Die NachtigallSeite 7 / 10
Die wirkliche Nachtigall ward aus dem Lande und Reiche verwiesen.
Der Kunstvogel hatte seinen Platz auf einem seidenen Kissen dicht bei des Kaisers Bett; alle Geschenke, die er erhalten, Gold und Edelsteine, lagen rings um ihn her, und im Titel war er zu einem 'Hochkaiserlichen Nachttischsänger' gestiegen, im Range Numero eins zur linken Seite, denn der Kaiser rechnete die Seite für die vornehmste, auf der das Herz saß, und das Herz sitzt auch bei einem Kaiser links. Und der Spielmeister schrieb ein Werk von fünfundzwanzig Bänden über den Kunstvogel; das war so gelehrt und lang, voll von den allerschwersten chinesischen Wörtern, daß alle Leute sagten, sie haben es gelesen und verstanden, denn sonst wären sie ja dumm gewesen und auf den Leib getrampelt worden.

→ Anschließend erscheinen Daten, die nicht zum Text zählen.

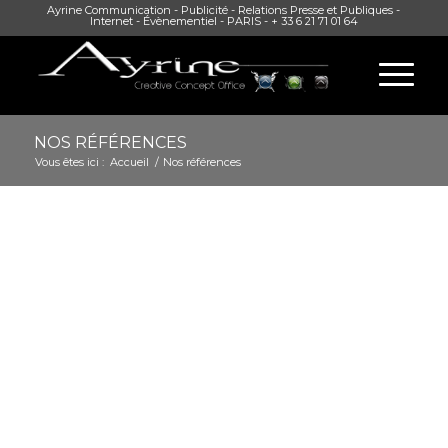
Ayrine Communication - Publicité - Relations Presse et Publiques -
Internet - Évènementiel - PARIS - + 33 6 21 71 01 64
NOS RÉFÉRENCES
Vous êtes ici :
Accueil
/
Nos références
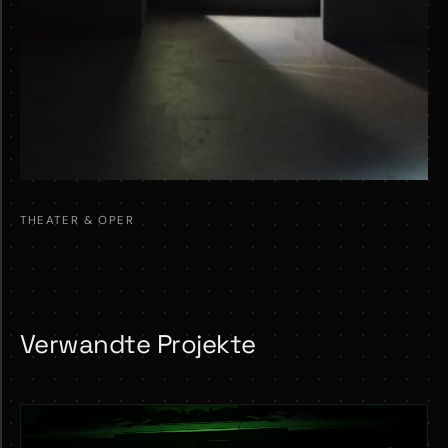
THEATER & OPER
Verwandte Projekte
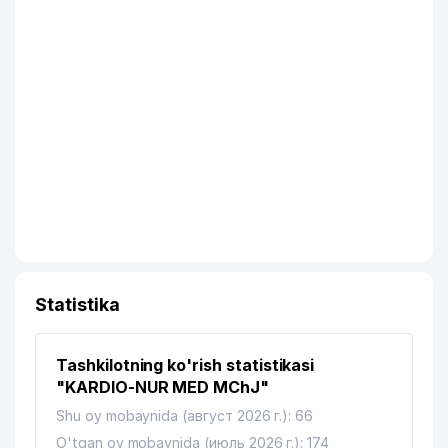
Statistika
Tashkilotning ko'rish statistikasi
"KARDIO-NUR MED MChJ"
Shu oy mobaynida (август 2026 г.): 66
O'tgan oy mobaynida (июль 2026 г.): 174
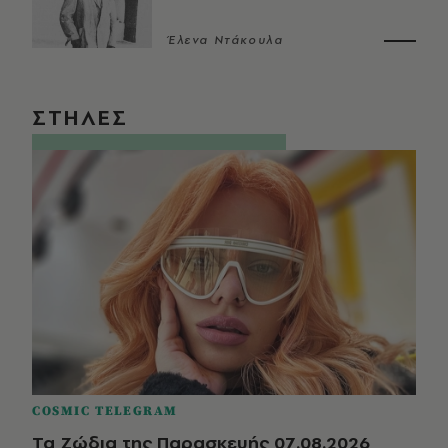
Έλενα Ντάκουλα
ΣΤΗΛΕΣ
COSMIC TELEGRAM
Τα Ζώδια της Παρασκευής 07.08.2026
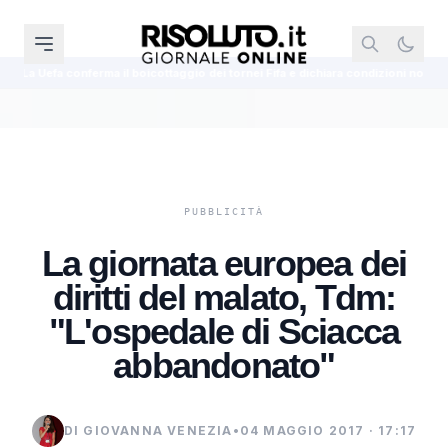
a il boicottaggio dei tornei Fifa e dichiara condizioni non soddisfatte
C
La giornata europea dei
diritti del malato, Tdm:
"L'ospedale di Sciacca
abbandonato"
DI GIOVANNA VENEZIA
•
04 MAGGIO 2017 · 17:17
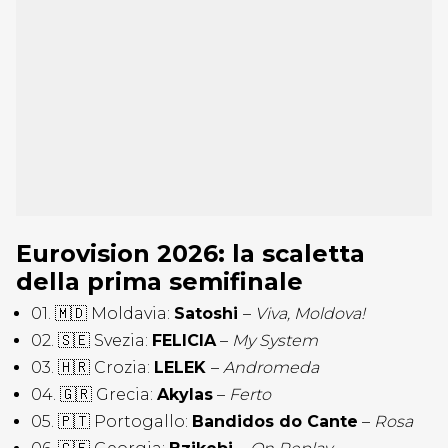
Eurovision 2026: la scaletta
della prima semifinale
01. 🇲🇩 Moldavia:
Satoshi
–
Viva, Moldova!
02. 🇸🇪 Svezia:
FELICIA
–
My System
03. 🇭🇷 Crozia:
LELEK
–
Andromeda
04. 🇬🇷 Grecia:
Akylas
–
Ferto
05. 🇵🇹 Portogallo:
Bandidos do Cante
–
Rosa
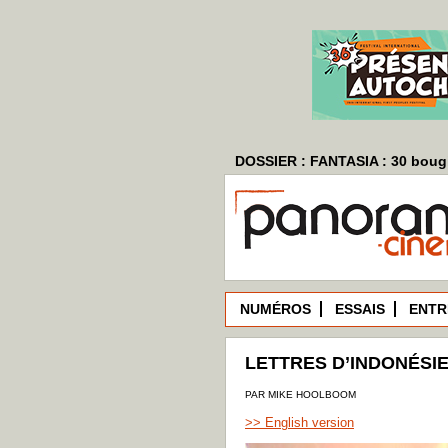
DOSSIER : FANTASIA : 30 bougi
NUMÉROS
ESSAIS
ENTR
LETTRES D’INDONÉSI
PAR MIKE HOOLBOOM
>> English version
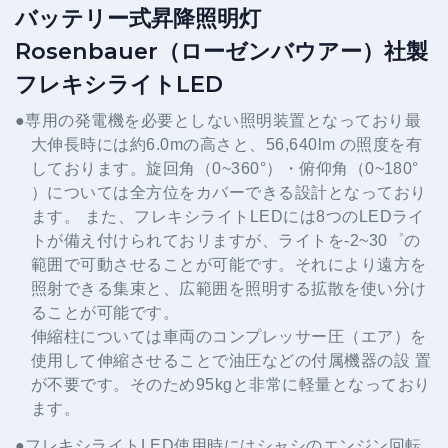
バッテリー式昇降照明灯
Rosenbauer（ローゼンバウアー）社製
フレキシライトLED
●専用の発電機を必要としない照明装置となっており最
大伸長時には約6.0mの高さと、56,640lm の照度を有
しております。旋回角（0~360°）・俯仰角（0~180°
）については全方位をカバーできる設計となっており
ます。 また、フレキシライトLEDには8つのLEDライ
トが備え付けられておリますが、ライトを-2~30゜の
範囲で可動させることが可能です。それにより遠方を
照射できる集束と、広範囲を照明する拡散を使い分け
ることが可能です。
伸縮柱については車両のコンプレッサー圧（エア）を
使用して伸縮させることで油圧などの付属機器の設 置
が不要です。そのため95kgと非常に軽量となっており
ます。
●フレキシライトLED使用時にはシャシのエンジン回転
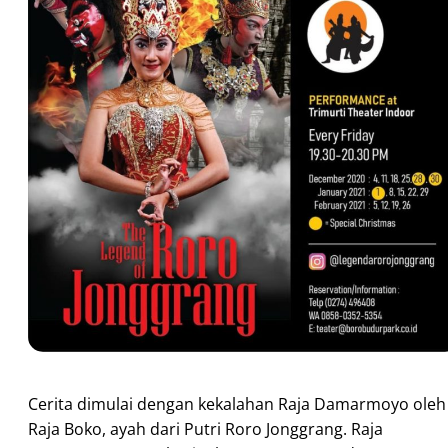
Cerita dimulai dengan kekalahan Raja Damarmoyo oleh
Raja Boko, ayah dari Putri Roro Jonggrang. Raja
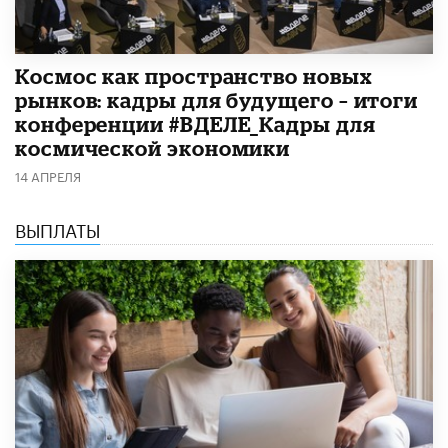
Космос как пространство новых
рынков: кадры для будущего – итоги
конференции #ВДЕЛЕ_Кадры для
космической экономики
14 АПРЕЛЯ
ВЫПЛАТЫ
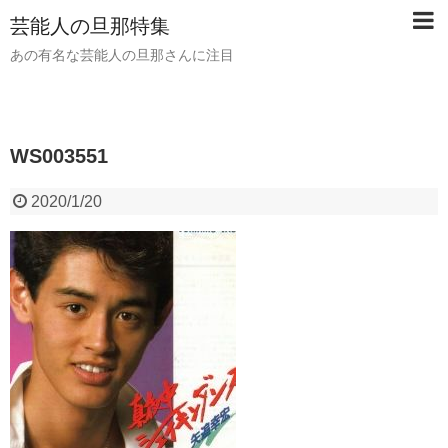
芸能人の旦那特集
あの有名な芸能人の旦那さんに注目
WS003551
2020/1/20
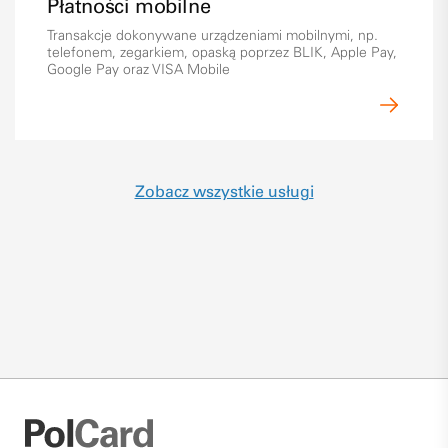
Płatności mobilne
Transakcje dokonywane urządzeniami mobilnymi, np.
telefonem, zegarkiem, opaską poprzez BLIK, Apple Pay,
Google Pay oraz VISA Mobile
Zobacz wszystkie usługi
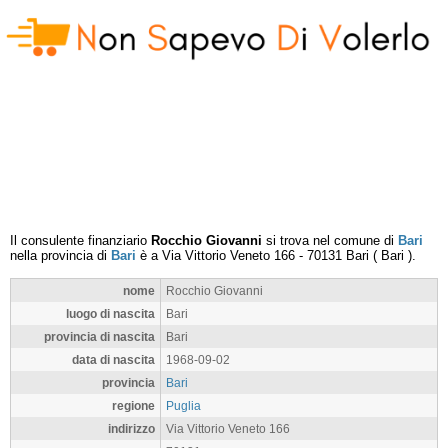
Il consulente finanziario
Rocchio Giovanni
si trova nel comune di
Bari
nella provincia di
Bari
è a
Via Vittorio Veneto 166
-
70131
Bari
(
Bari
).
nome
Rocchio Giovanni
luogo di nascita
Bari
provincia di nascita
Bari
data di nascita
1968-09-02
provincia
Bari
regione
Puglia
indirizzo
Via Vittorio Veneto 166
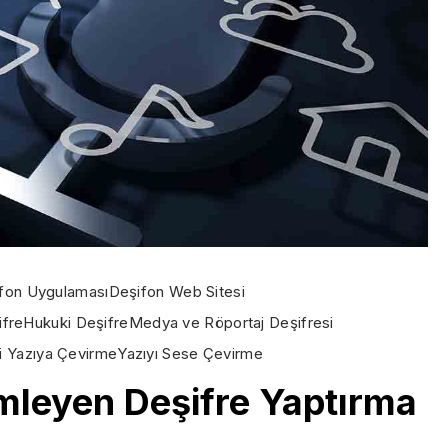
fon Uygulaması
Deşifon Web Sitesi
ifre
Hukuki Deşifre
Medya ve Röportaj Deşifresi
i Yazıya Çevirme
Yazıyı Sese Çevirme
mleyen Deşifre Yaptırma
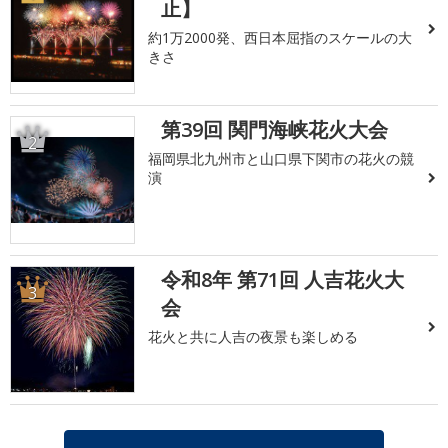
止】
約1万2000発、西日本屈指のスケールの大
きさ
第39回 関門海峡花火大会
2
福岡県北九州市と山口県下関市の花火の競
演
令和8年 第71回 人吉花火大
3
会
花火と共に人吉の夜景も楽しめる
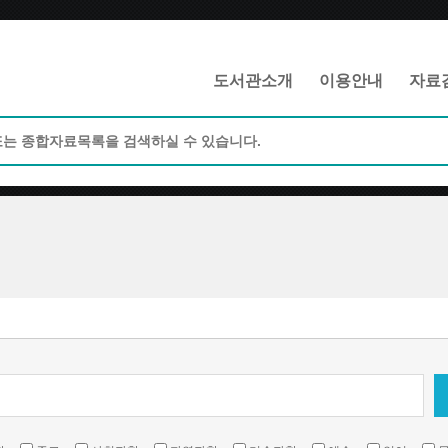
메인메뉴 바로가기
본문 바로가기
도서관소개
이용안내
자료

So ging es ein ganzes Jahr; der Kaiser, der Hof und alle die übrigen Chinesen konnten jeden kleinen Kluck in des Kunstvogels Gesang auswendig, aber gerade deshalb gefiel er ihnen jetzt am allerbesten; sie konnten selbst mitsingen, und das taten sie. Die Straßenbuben sangen »Ziziiz! Kluckkluckkluck!« und der Kaiser sang es. Ja, das war gewiß prächtig!
Aber eines Abends, als der Kunstvogel am besten sang und der Kaiser im Bette lag und darauf hörte, sagte es »Schwupp« inwendig im Vogel; da sprang etwas. »Schnurrrr!« Alle Räder liefen herum, und dann stand die Musik still.
Der Kaiser sprang gleich aus dem Bette und ließ seinen Leibarzt rufen. Aber was konnte der helfen? Dann ließen sie den Uhrmacher holen, und nach vielem Sprechen und Nachsehen brachte er den Vogel etwas in Ordnung, aber er sagte, daß er sehr geschont werden müsse, denn die Zapfen seien abgenutzt, und es sei unmöglich, neue so einzusetzen, daß die Musik sicher gehe. Das war nun eine große Trauer! Nur einmal des Jahres durfte man den Kunstvogel singen lassen, und das war fast schon zuviel, aber dann hielt der Spielmeister eine kleine Rede mit schweren Worten und sagte, daß es ebensogut wie früher sei, und dann war es ebensogut wie früher.